§ SOURCE PASSAGE:
++++++++++++++++++++

Findings have shown that electricity charges increased by 58 per cent after the Federal Government yanked off a yearly subsidy of N500bn to the power sector.

The subsidy was removed in 2020, leading the Nigerian Electricity Regulatory Commission to equally increase electricity charges from N31/kWh to N49/kWh starting from last year.

The document titled, ‘Analysis of the Commercial KPIs for ANED ́s Members/2021’, which is the latest report by the Association of Nigerian Electricity Distributors, said with the effective implementation of the Service Based Tariff in November 2020, the Federal Government removed electricity subsidies of over N500bn and “allowed tariff increase from 31 N/kWh up to 49 N/kWh in 12 months.”

Hence, electricity charges have increased by N18/kWh since the subsidy removal.

ANED said the new tariffs “for better service” were for customer categories under the class A, B and C.

“This fact, together with the DisCos ́ ATC&C losses recovery in 2021, disproves the paradigm that an increase in tariffs leads to an increase in losses,” the report added.

++++++++++++++++++++

§ OBJECTIVE 1:
Answer these questions using the passage on Nigerian electricity charges:
(a) In what year was the subsidy removed?
(b) What is the title of the document the Association of Nigerian Electricity Distributors released?
(c) Which customer classes do the new tariffs "for better service" cover?
§ OBJECTIVE 2: Can you carry the passage on Nigerian electricity charges forward with a few more sentences, starting right after its final quoted line from the report?

[Stored items]
++++++++++++++++++++

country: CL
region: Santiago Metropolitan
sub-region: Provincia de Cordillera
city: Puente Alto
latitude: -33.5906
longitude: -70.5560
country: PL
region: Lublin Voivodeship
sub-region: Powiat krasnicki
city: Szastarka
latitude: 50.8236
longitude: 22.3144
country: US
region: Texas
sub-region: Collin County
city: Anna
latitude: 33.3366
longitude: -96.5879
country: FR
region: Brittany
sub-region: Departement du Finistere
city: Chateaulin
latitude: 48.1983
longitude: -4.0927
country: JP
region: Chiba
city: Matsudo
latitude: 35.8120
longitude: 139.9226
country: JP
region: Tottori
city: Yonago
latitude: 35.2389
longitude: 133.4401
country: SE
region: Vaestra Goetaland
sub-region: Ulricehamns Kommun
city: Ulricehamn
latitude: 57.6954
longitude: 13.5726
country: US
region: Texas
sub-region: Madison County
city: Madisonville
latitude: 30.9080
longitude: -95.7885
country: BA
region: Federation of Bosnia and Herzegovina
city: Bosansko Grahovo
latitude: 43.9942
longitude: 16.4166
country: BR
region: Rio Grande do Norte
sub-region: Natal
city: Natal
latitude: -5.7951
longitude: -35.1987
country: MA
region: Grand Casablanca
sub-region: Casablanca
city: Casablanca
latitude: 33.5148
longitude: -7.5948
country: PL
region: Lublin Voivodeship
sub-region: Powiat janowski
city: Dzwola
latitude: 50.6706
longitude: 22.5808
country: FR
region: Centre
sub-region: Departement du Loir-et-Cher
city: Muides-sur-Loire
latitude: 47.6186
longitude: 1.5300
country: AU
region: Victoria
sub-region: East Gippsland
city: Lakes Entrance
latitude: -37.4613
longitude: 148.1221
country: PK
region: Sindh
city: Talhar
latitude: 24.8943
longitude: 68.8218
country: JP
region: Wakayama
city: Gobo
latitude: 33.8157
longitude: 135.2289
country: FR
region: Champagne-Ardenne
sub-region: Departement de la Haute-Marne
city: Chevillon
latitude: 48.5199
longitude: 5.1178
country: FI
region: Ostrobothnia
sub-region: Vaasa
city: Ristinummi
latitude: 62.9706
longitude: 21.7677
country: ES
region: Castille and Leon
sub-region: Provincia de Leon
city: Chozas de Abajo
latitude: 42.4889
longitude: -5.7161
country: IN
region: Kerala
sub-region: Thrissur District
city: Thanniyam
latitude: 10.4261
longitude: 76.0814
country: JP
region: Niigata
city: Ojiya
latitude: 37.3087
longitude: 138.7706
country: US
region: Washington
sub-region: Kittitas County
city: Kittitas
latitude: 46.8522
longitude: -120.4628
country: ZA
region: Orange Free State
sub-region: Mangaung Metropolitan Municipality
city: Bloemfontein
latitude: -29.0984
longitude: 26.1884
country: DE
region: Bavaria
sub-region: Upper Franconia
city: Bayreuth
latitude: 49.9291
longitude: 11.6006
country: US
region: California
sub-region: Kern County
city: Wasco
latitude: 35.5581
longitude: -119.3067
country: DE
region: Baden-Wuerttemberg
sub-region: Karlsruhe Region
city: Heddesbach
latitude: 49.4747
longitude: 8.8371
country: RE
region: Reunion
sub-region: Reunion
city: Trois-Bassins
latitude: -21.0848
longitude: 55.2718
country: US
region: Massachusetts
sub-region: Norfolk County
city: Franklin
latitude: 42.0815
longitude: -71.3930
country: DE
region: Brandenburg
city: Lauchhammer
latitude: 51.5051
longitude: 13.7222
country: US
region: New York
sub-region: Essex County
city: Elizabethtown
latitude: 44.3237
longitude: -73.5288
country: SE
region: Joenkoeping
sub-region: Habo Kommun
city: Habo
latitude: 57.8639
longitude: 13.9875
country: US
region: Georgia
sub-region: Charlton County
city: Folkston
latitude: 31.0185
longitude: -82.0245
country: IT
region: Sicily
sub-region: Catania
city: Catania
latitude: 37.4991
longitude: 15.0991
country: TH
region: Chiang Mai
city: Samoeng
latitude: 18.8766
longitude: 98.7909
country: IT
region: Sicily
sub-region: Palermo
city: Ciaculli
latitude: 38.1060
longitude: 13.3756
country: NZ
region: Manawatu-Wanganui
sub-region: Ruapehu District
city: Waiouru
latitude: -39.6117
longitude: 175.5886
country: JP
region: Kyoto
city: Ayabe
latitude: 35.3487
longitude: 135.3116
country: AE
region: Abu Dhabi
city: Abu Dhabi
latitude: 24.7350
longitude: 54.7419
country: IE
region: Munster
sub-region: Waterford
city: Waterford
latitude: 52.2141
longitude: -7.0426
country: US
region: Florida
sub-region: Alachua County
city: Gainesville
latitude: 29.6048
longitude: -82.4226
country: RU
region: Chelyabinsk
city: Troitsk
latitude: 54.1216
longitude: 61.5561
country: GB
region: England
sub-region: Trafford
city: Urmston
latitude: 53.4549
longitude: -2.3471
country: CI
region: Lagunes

++++++++++++++++++++

§ EXERCISE ANSWER 1:
(a) 2020
(b) ‘Analysis of the Commercial KPIs for ANED ́s Members/2021’
(c) Classes A, B and C

§ EXERCISE ANSWER 2:
Although the DisCos and NERC have consistently denied tariff increment, findings corroborated a statement by the Minister of Finance, Budgets and National Planning, Zanaib Ahmed in March that FG had removed all subsidies in the power sector.

Electricity consumers with prepaid metres have also lamented reduction in electricity units received from DisCos. The DisCos had, earlier in the year, sent out migration links to customers. Once clicked, the application link took customers to an online form where meter numbers and other information were inputted to migrate from the old tariffs to the increased tariff plans.

However, an observation of the graphical representation of tariff movement presented by the association showed that while the Nigerian Electricity Supply Industry, NESI’s cost of the service had grown from N1.15trn in 2019 up to N1.8trn in 2021 (and weighted generation cost has gone up from N23/kWh in 2019 to N27/kWh), NESI’s cost-reflective tariff in 2021 was 5 N/kWh cheaper than in 2019.

The ANED said “It truly does not make any sense that, while the generation cost and other costs continues to grow at NESI, the cost-reflective tariff is systematically and artificially reduced.”

It, however, said despite the increment in the generation, transmission and administrative costs, the cost-reflective tariff had been decreased mainly due to a continuous reduction in the regulated ATC&C losses under the Multi Year Tariff Order.

The DisCos had, for several years, clamoured for cost-reflective tariffs.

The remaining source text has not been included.